王氏让人去请了护院头子苏户,又叫人去喊了平时管园子的花匠,回头朝徐明薇宽慰道,“我知你是个好的,这大半夜的折腾上这一出,换谁都够呛,好孩子,可委屈你了。娘这就跟你去你屋里看看,若真是自家院子里溜进去的,可真得好好掏一掏这蛇窝。但要是有人暗中使坏,且看我饶不饶他罢!”
徐明薇眨了眨眼睛,视线往傅宁慧身上绕了下,扮了单纯的模样不信道,“您是说有人往儿媳房里放蛇?怎么会,谁这样心狠,非要了我的命不可……”
王氏便笑,走过来拉了她的手轻轻拍了,说道,“还真是个孩子,听风就是雨的。娘也就这样一说,是不是真的有人存心要害了你还不一定哩。走吧,都随我去看看,这闹了一宿不让人安宁的东西是什么模样。”
一行人就此浩浩荡荡地往徐明薇院子去了,傅宁慧亦在其列。
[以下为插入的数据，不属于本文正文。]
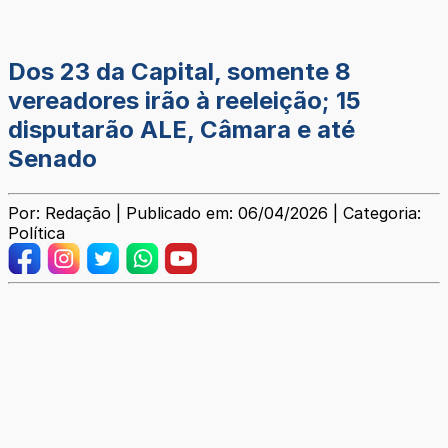
Dos 23 da Capital, somente 8
vereadores irão à reeleição; 15
disputarão ALE, Câmara e até
Senado
Por: Redação | Publicado em: 06/04/2026 | Categoria:
Política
徐明薇回头去看她时,她还回了一个淡淡笑脸,不沾丝毫干系,兀自镇定。
徐明薇收回视线,暗自叹服。这事若真是她干的,傅宁慧这心理素质,真是妥妥的。
感冒三天了,今天好不想码字,想想不能让你们白等了,还是码个两章吧。明天要是扛不住,再两说。
第二卷第062章纵使举案齐眉
苏户却是先了众人一步,已经在屋外等着了。
见了王氏,苏户上前行了礼,迟疑道,“女眷内室,属下等不便擅进,不如让人挪了那蛇出来,光天化日的,也好看个清楚明白?”
王氏心想他说的也在理,颌首道,“是要把那东西挪个位置。不过为着以防万一,苏统领先与我一道进去看个大概,再行挪动之事。”
苏户心里敞亮,明白王氏这是怀疑有人故意放蛇,因而点头应和道,“有主家在一旁看着,某自然进得。”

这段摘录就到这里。